Heartbeats must be sent by SONs who are in active, or request_maintenance status. All sent heartbeat activity must be logged. SONs in inactive status must not send heartbeat.

The following other statistics must be tracked and logged as part of heartbeat monitoring:

  • number of transactions signed - number of transactions signed by SON. This value must be updated each time a transaction is signed. This counter is reset during SON rewards

  • total downtime - compounded time that SON was down represented in HH:MM:SS format. This value must be updated to compound all current interval downtime values.

  • current interval downtime - Time since last transition to in_maintenance

  • last down timestamp - timestamp of last transition to in_maintenance status

  • last active timestamp - timestamp of last transition to active status, or last heartbeat where status is active or request_maintenance.

SONs in active or request_maintenance must be treated as active for the purpose of transaction signing.

SONs in in_maintenance or inactive status must not participate in transaction signing.

Statistics for active SONs must be updated after every heartbeat where SON is active, request maintenance.

7.2. Requesting maintenance

System must include a wallet command which requests SON to be placed in maintenance mode. Requesting SON maintenance must be available to SONs in active status.
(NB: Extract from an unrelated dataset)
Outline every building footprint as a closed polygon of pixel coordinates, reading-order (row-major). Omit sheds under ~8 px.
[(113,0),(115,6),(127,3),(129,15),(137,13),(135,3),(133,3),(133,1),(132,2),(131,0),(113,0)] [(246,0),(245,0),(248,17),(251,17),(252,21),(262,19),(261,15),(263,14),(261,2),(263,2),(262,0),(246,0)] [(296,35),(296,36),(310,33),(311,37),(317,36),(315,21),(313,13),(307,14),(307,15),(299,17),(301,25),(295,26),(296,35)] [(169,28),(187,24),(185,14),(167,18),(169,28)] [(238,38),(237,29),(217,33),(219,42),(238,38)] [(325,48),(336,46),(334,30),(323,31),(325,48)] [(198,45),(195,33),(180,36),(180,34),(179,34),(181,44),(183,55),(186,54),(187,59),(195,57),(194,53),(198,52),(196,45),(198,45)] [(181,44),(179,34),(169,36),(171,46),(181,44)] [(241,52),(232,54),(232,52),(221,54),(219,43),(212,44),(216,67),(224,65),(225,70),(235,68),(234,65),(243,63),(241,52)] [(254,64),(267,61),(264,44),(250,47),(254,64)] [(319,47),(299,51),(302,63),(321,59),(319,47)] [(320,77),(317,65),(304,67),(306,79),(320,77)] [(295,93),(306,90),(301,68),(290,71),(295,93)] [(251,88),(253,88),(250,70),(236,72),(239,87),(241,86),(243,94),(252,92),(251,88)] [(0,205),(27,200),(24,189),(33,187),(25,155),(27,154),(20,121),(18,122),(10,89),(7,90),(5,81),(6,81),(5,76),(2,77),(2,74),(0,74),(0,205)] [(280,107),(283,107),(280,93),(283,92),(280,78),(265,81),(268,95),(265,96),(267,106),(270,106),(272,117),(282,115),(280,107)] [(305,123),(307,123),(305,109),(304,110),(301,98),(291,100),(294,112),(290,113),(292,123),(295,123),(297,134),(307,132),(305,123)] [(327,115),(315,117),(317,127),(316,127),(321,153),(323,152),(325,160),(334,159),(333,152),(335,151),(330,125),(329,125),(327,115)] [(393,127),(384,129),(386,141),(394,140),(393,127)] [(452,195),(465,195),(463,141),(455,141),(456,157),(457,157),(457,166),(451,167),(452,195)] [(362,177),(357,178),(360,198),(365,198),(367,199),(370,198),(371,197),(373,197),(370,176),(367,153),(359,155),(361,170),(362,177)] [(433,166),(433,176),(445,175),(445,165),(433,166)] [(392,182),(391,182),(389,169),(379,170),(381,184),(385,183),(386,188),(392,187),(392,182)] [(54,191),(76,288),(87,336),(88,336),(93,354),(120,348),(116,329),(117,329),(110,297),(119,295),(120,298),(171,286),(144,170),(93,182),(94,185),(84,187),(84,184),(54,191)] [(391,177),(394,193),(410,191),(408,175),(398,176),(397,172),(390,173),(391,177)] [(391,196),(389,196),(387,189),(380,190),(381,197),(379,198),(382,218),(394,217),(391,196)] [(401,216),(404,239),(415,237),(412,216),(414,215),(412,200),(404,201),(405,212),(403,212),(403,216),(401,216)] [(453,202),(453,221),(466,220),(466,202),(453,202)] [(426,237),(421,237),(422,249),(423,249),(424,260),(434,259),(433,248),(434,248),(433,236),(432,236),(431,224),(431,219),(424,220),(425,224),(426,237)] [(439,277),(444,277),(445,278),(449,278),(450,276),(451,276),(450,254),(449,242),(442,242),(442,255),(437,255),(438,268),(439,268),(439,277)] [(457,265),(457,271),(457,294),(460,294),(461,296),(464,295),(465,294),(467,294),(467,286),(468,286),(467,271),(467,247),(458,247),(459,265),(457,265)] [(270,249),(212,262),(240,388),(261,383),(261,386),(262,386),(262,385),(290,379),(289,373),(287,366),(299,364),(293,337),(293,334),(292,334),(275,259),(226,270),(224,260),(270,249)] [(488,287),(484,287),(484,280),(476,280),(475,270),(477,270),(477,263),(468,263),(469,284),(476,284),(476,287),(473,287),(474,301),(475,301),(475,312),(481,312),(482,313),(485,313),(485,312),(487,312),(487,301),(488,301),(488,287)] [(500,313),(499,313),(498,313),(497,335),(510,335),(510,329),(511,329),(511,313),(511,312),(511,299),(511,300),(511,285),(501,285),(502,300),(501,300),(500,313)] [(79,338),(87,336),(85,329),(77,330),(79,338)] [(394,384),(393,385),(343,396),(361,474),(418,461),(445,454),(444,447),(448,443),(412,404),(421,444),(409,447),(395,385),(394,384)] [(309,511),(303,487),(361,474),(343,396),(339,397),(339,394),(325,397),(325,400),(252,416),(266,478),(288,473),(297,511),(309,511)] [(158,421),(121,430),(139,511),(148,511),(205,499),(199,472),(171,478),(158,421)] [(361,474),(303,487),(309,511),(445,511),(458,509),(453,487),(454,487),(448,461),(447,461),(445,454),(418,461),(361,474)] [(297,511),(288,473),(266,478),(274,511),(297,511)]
Once request SON maintenance is initiated, target SON must be set to in_maintenance at the upcoming chain maintenance interval.

SONs in maintenance modes can be changed to active or inactive mode via sending a heartbeat.

System must allow cancelling of maintenance request via cancel_request_son_maintenance command. System must restrict this command to SONs in request_maintenance status.

After successful execution of cancel maintenance request, SON must be placed into active status.7.3

7.3. Reporting unavailable SONs

SON monitoring process must track SONs which miss a heartbeat and declare an SON inactive if an SON misses two consecutive heartbeats. Tracking missed heartbeats must reset for each SON where a heartbeat is received after a missed heartbeat.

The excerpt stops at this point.